SUPPLIED TEXT START
Thanks for the replys...

*aquariam*... The "crinkly" plant is Aponogeton ulvaceus. I do *not* have Co2 or a lot of light. For some reason this plant thrives in my set up.


----------



## Isis24 (Dec 10, 2008)

It sounds like you're doing all the right things. Maybe they're too young still? How big are they?

My Bolivians bred once a month at a pH of 7.4 and temperature of 79. I bought a pair and waited to see what they would do. After a week and a half, I added a few more bolivians, and a big male out of that group 'chose' the female from the first pair. I took out all the other Bolivians and within about 4 days, they had spawned. I don't know what to tell you :-( Sometimes it takes a lot of patience.

I agree with the bloodworms comment. Try that.

Sand is also pretty important for eartheaters. If You don't want to take out all your substrate, you can put a patch of sand in one part of the tank. If you surround it with stones, it won't be as likely to mix with your other substrate. Sand looks much better though, so you may eventually want to switch to it anyway :wink: It also only costs about $3 for an entire 50lb bag, which might be all you'll need for this tank. Your tank looks great though--it seems like the fish have sufficient cover to feel comfortable. Their coloring also tells me that they're pretty comfortable in their new home. Good job with that :thumb:

Good luck!


----------



## Evan805 (Apr 19, 2010)

This is my first time keeping cichlids and I love the personality of the bolivian rams. Do you guys think their tank mates might be keeping them from spawning? I have 8 tiger barbs in there with the rams. I think I have the space to add one more female.

I feed them freeze dried bloodwoorms a couple times a week, maybe I'll buy some frozen bloodworms to try out.

I would love to go 100% sand, but I have so many plants... I'll try adding a patch of sand to the front of the tank as Isis24 suggested. I have been wanting to add a patch and I think the light color of PFS would blend nice into the light color of my gravel.

Thanks for all the advice!


----------



## xTmDarren (Apr 27, 2009)

Mine just spawned with a ph of 6.8, temp at 78.. with PFS...

Also it took all of 5 to 6 months for mine to pair up and have little babies 

best of luck


----------



## Cvurb (Apr 12, 2010)

I have had two successful spawnings with Bolivians (My pair still has some fry with them). 
At first I had all gravel, then I slowly started switching to sand in patches, but now most of the tank is sand! The Bolivians really do not like gravel. pH is not really and issue with Bolivians (But they prefer more acidic) and they love plants. Mine were 2-3 months old from the first time they spawned, and the males have more of a orange instead of yellow. The female gets very beautiful when she has a batch of fry too.
Good luck!


----------



## Evan805 (Apr 19, 2010)

Awesome..

Cvurb, I'm assuming you have a planted tank... How did you incorporate the sand with your plants? I'm gonna make a sandy patch in the front of my tank where I do not have any plants.
SUPPLIED TEXT END
THE DATA START
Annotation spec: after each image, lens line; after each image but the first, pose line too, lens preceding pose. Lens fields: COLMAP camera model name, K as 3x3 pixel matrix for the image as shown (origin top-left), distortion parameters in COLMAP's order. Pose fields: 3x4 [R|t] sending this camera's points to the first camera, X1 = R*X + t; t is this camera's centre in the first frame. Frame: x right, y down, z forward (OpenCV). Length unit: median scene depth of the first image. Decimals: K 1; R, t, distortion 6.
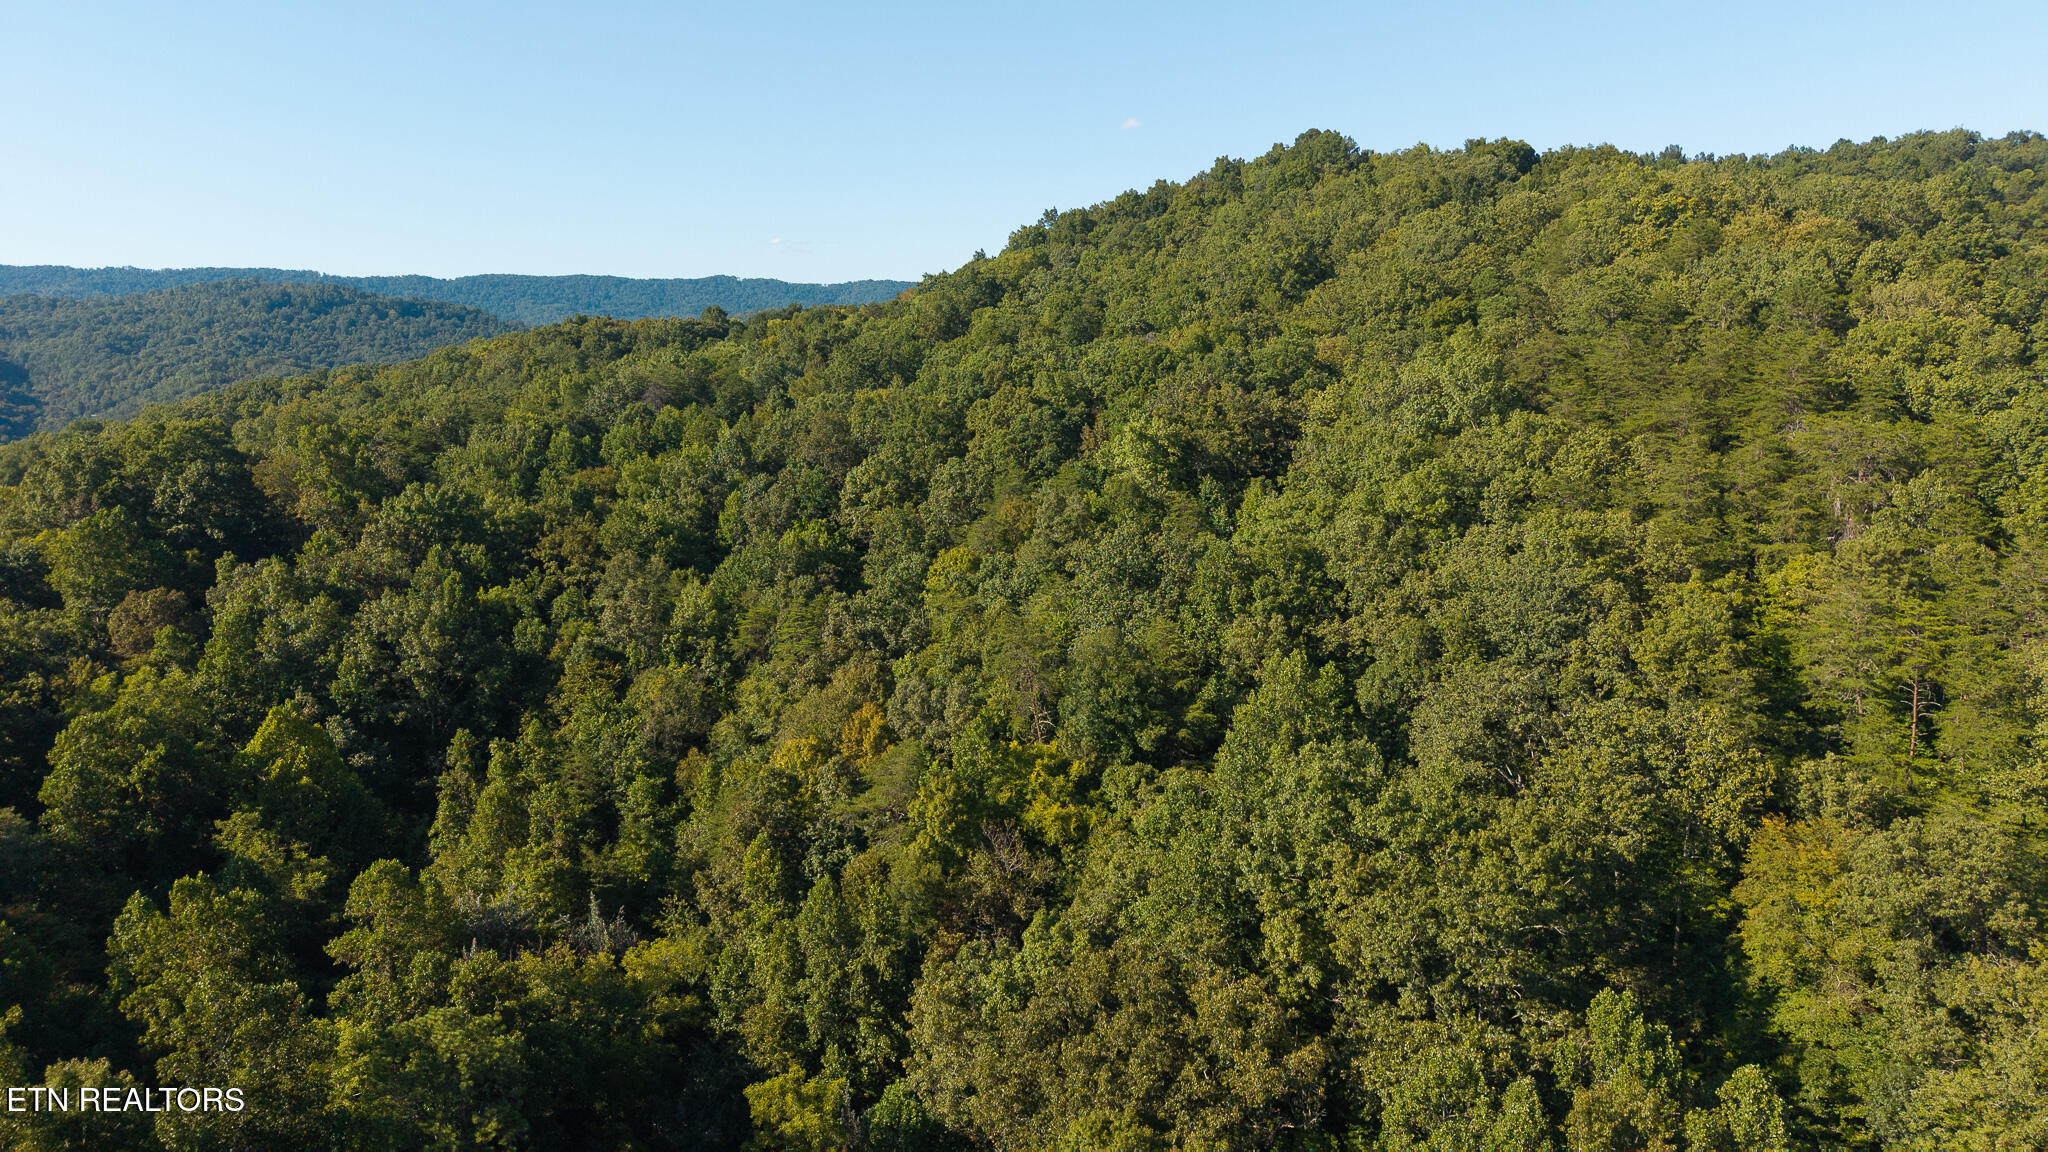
THE DATA END
=== EXERCISE REQUIREMENTS ===
1: In the forum thread about getting Bolivian rams to spawn, what pH and temperature did Isis24's Bolivians breed at once a month?
2: Write the next part of the forum thread about getting Bolivian rams to spawn, starting right after its final sentence.

=== ANSWERS PER TASK ===
1: A pH of 7.4 and a temperature of 79.

2:
----------



## Newbreed (Feb 23, 2009)

My 50g tank has 1 pair of rams and 1 pair of angel fish. 2 amazon swords lined against the back and 6 river stones rounded along the back and on top of plants. My swords are lightly out of the sand to create a nice root system but still rooted enough to give them nutrition.

I currently am housing my first double spawn and hopefully my first good ram spawn. The parents seem to be doing well and the first few times it was the female doing all the work the male is chipping in now and it looks great. my angel fish have also spawned right on my filter lol. i have a fluval so intake valve is now covered with eggs. Just thought id give my 2 cents


----------



## Evan805 (Apr 19, 2010)

well you guys...

I add a nice little patch of sand to the front of the tank and the rams love it!

...stupid me forgot about my assassian snalis and now I can't find them anywhere. I hope they'll be able to dig them selfs out of the gravel. :-?


----------



## Evan805 (Apr 19, 2010)

The dominate male wont let anyone near his sand...


----------



## Newbreed (Feb 23, 2009)

The reason being is because you have created the perfect spawning point for them ... A female ram will chalange your male soon enough watch out for a pair!!!


----------



## Evan805 (Apr 19, 2010)

Newbreed said:


> The reason being is because you have created the perfect spawning point for them ... A female ram will chalange your male soon enough watch out for a pair!!!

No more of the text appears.